If modern science is to provide an account of how subjective awareness, as one part of a more general account of human psychology informs real-life social issues including bioethical concerns, nonhuman animals, unresponsive wakefulness syndrome and the growth of advanced AI systems (89), then some conceptual ground-clearing (90) is needed to break with the longstanding dependence on intuitive accounts. Key to this is the recognition that biology and culture work together to shape how we have been designed (91) and that subjective awareness evolved as one part of the brain’s mental architecture to service the social adaptive driver of promoting individual and species survival and well-being by communicating the self’s inner ideas, feelings, and behaviours.
While as humans we are rooted in our biological nature, our social nature is largely defined by our roles as persons operating in society. As such the mental architecture of mind, generated by our brains remains strongly adapted for the exchange and reception of information, ideas and feelings with other brains (90). Applying the construct of personhood finds social expression in the multitudes of daily decisions affecting the lives and welfare of all individuals (84). Consequently, while brains as biological organs are incapable of responsibility and agency, “legal and social traditions have long held people [as persons] accountable for their behaviour under the presumption that most behaviour is intentional and the product of conscious decision-making” (92).

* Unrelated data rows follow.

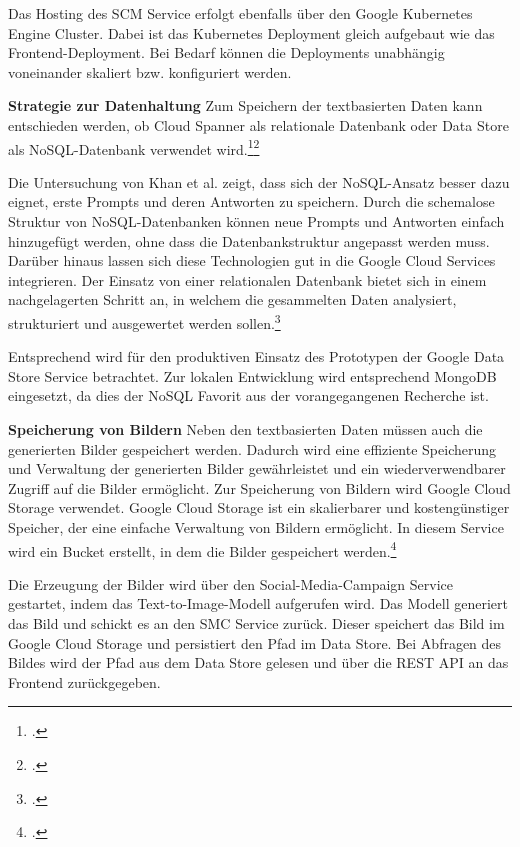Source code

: Das Hosting des SCM Service erfolgt ebenfalls über den Google Kubernetes Engine Cluster.
Dabei ist das Kubernetes Deployment gleich aufgebaut wie das Frontend-Deployment.
Bei Bedarf können die Deployments unabhängig voneinander skaliert bzw. konfiguriert werden.

\textbf{Strategie zur Datenhaltung}\newline
Zum Speichern der textbasierten Daten kann entschieden werden, ob Cloud Spanner als relationale Datenbank oder Data Store als NoSQL-Datenbank verwendet wird.\footcite{google_spanner}\footcite{google_datastore}

Die Untersuchung von Khan et al. zeigt, dass sich der NoSQL-Ansatz besser dazu eignet, erste Prompts und deren Antworten zu speichern.
Durch die schemalose Struktur von NoSQL-Datenbanken können neue Prompts und Antworten einfach hinzugefügt werden, ohne dass die Datenbankstruktur angepasst werden muss.
Darüber hinaus lassen sich diese Technologien gut in die Google Cloud Services integrieren.
Der Einsatz von einer relationalen Datenbank bietet sich in einem nachgelagerten Schritt an, in welchem die gesammelten Daten analysiert, strukturiert und ausgewertet werden sollen.\footcite{Khan2022SQL}

Entsprechend wird für den produktiven Einsatz des Prototypen der Google Data Store Service betrachtet.
Zur lokalen Entwicklung wird entsprechend MongoDB eingesetzt, da dies der NoSQL Favorit aus der vorangegangenen Recherche ist.

\textbf{Speicherung von Bildern}\newline
Neben den textbasierten Daten müssen auch die generierten Bilder gespeichert werden.
Dadurch wird eine effiziente Speicherung und Verwaltung der generierten Bilder gewährleistet und ein wiederverwendbarer Zugriff auf die Bilder ermöglicht.
Zur Speicherung von Bildern wird Google Cloud Storage verwendet.
Google Cloud Storage ist ein skalierbarer und kostengünstiger Speicher, der eine einfache Verwaltung von Bildern ermöglicht.
In diesem Service wird ein Bucket erstellt, in dem die Bilder gespeichert werden.\footcite{google_storage}

Die Erzeugung der Bilder wird über den Social-Media-Campaign Service gestartet, indem das Text-to-Image-Modell aufgerufen wird.
Das Modell generiert das Bild und schickt es an den \ac{SMC} Service zurück.
Dieser speichert das Bild im Google Cloud Storage und persistiert den Pfad im Data Store.
Bei Abfragen des Bildes wird der Pfad aus dem Data Store gelesen und über die \ac{REST} \ac{API} an das Frontend zurückgegeben.

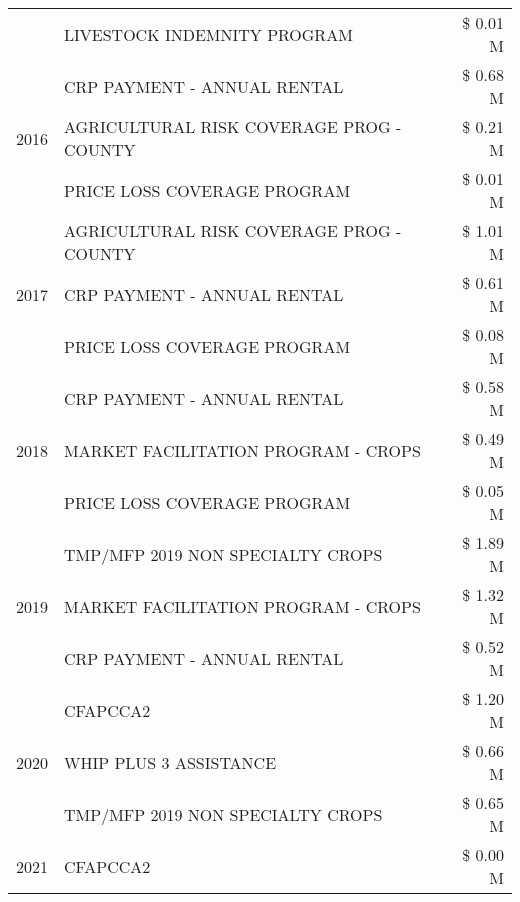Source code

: \begin{tabular}{llr}
 & LIVESTOCK INDEMNITY PROGRAM & \$ 0.01 M \\
\cline{1-3}
\multirow[t]{3}{*}{2016} & CRP PAYMENT - ANNUAL RENTAL & \$ 0.68 M \\
 & AGRICULTURAL RISK COVERAGE PROG - COUNTY & \$ 0.21 M \\
 & PRICE LOSS COVERAGE PROGRAM & \$ 0.01 M \\
\cline{1-3}
\multirow[t]{3}{*}{2017} & AGRICULTURAL RISK COVERAGE PROG - COUNTY & \$ 1.01 M \\
 & CRP PAYMENT - ANNUAL RENTAL & \$ 0.61 M \\
 & PRICE LOSS COVERAGE PROGRAM & \$ 0.08 M \\
\cline{1-3}
\multirow[t]{3}{*}{2018} & CRP PAYMENT - ANNUAL RENTAL & \$ 0.58 M \\
 & MARKET FACILITATION PROGRAM - CROPS & \$ 0.49 M \\
 & PRICE LOSS COVERAGE PROGRAM & \$ 0.05 M \\
\cline{1-3}
\multirow[t]{3}{*}{2019} & TMP/MFP 2019 NON SPECIALTY CROPS & \$ 1.89 M \\
 & MARKET FACILITATION PROGRAM - CROPS & \$ 1.32 M \\
 & CRP PAYMENT - ANNUAL RENTAL & \$ 0.52 M \\
\cline{1-3}
\multirow[t]{3}{*}{2020} & CFAPCCA2 & \$ 1.20 M \\
 & WHIP PLUS 3 ASSISTANCE & \$ 0.66 M \\
 & TMP/MFP 2019 NON SPECIALTY CROPS & \$ 0.65 M \\
\cline{1-3}
2021 & CFAPCCA2 & \$ 0.00 M \\
\cline{1-3}
\bottomrule
\end{tabular}
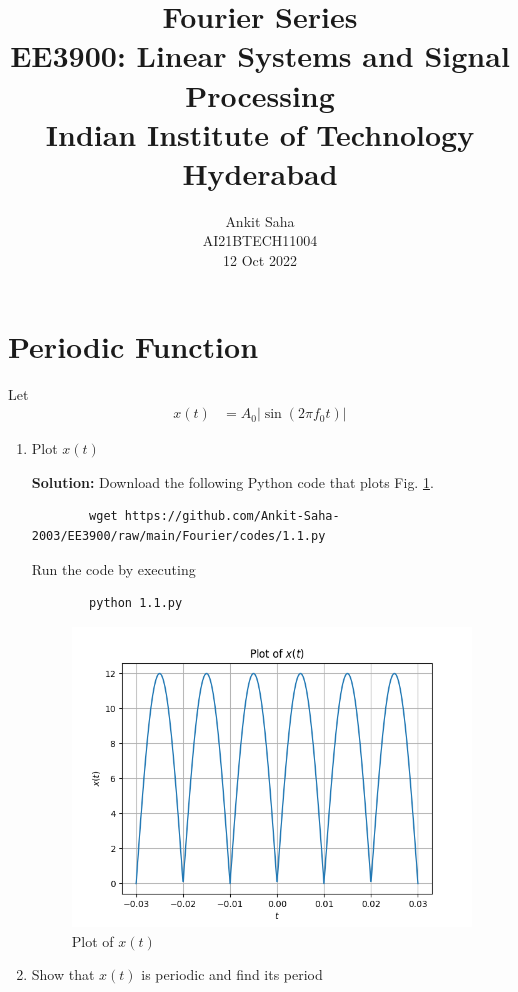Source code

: \documentclass[journal,12pt,twocolumn]{IEEEtran}
\title{Fourier Series \\ \Large EE3900: Linear Systems and Signal Processing \\ \large Indian Institute of Technology Hyderabad}
\author{Ankit Saha \\ \normalsize AI21BTECH11004 \\ \vspace*{20pt} \normalsize 12 Oct 2022}
\newcommand{\solution}{\noindent \textbf{Solution: }}
\providecommand{\brak}[1]{\ensuremath{\left(#1\right)}}
\providecommand{\abs}[1]{\left\vert#1\right\vert}
\numberwithin{equation}{section}
\numberwithin{figure}{section}
\renewcommand\thesection{\arabic{section}}
\begin{document}
	\maketitle

	\section{Periodic Function}
	Let 
	\begin{align}
		x(t) &= A_0\abs{\sin\brak{2\pi f_0 t}}
		\label{eq:10-orig-diff-def}
	\end{align}

	\begin{enumerate}[label=\thesection.\arabic*,ref=\thesection.\theenumi]
	\item Plot $x(t)$
	
	\solution Download the following Python code that plots Fig. \ref{fig-1.1}.
	\begin{lstlisting}
		wget https://github.com/Ankit-Saha-2003/EE3900/raw/main/Fourier/codes/1.1.py
	\end{lstlisting}
	
	Run the code by executing
	\begin{lstlisting}
		python 1.1.py
	\end{lstlisting}

	\begin{figure}[!ht]
		\centering
		\includegraphics[width=\columnwidth]{./figs/1.1.png}
		\caption{Plot of $x(t)$}
		\label{fig-1.1}	
	\end{figure}
	
	\item Show that $x(t)$ is periodic and find its period
	

\end{enumerate}
\end{document}
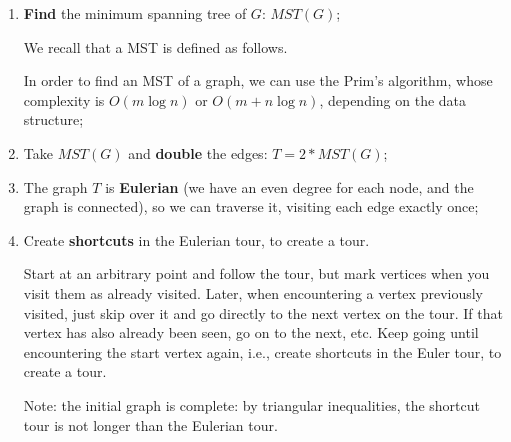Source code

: \begin{enumerate}
    \item \textbf{Find} the minimum spanning tree of $G$: $MST(G)$; 

    
    We recall that a MST is defined as follows.

    
    
    In order to find an MST of a graph, we can use the Prim's algorithm, whose complexity is $O(m \log n)$ or $O(m + n \log n)$, depending on the data structure;
    
    \item Take $MST(G)$ and \textbf{double} the edges: $T=2*MST(G)$;

    
    \item The graph $T$ is \textbf{Eulerian} (we have an even degree for each node, and the graph is connected), so we can traverse it, visiting each edge exactly once;
    \item Create \textbf{shortcuts} in the Eulerian tour, to create a tour.

    Start at an arbitrary point and follow the tour, but mark vertices when you visit them as already visited. Later, when encountering a vertex previously visited, just skip over it and go directly to the next vertex on the tour. If that vertex has also already been seen, go on to the next, etc. Keep going until encountering the start vertex again, i.e., create shortcuts in the Euler tour, to create a tour.


    Note: the initial graph is complete: by triangular inequalities, the shortcut tour is not longer than the Eulerian tour.
    
\end{enumerate}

The ability to engage with other minds by communicating and sharing neuro-cognitive outputs from personal narratives (external broadcasting) via language, art, social media, politics, music, legal statutes, and social institutions (e.g., schools, universities, government) has created powerful, cultural cross-generational historical reservoirs of ideas that provide for social order, economic growth, social change and technological advancement (e.g. the Renaissance, Reformation, Enlightenment and Industrial revolution).
While competition between differential prioritising of individual and collective social ideas has inevitably led to conflict and warfare, most socio-cultural constructs are designed to service social organization combat perceived injustices and inequalities. By retaining a strong emphasis on democracy, human rights, free will, social justice and more recently the environment, emerging social constructs seek to improve the quality lives of future generations, the disadvantaged, elderly and marginalized groups.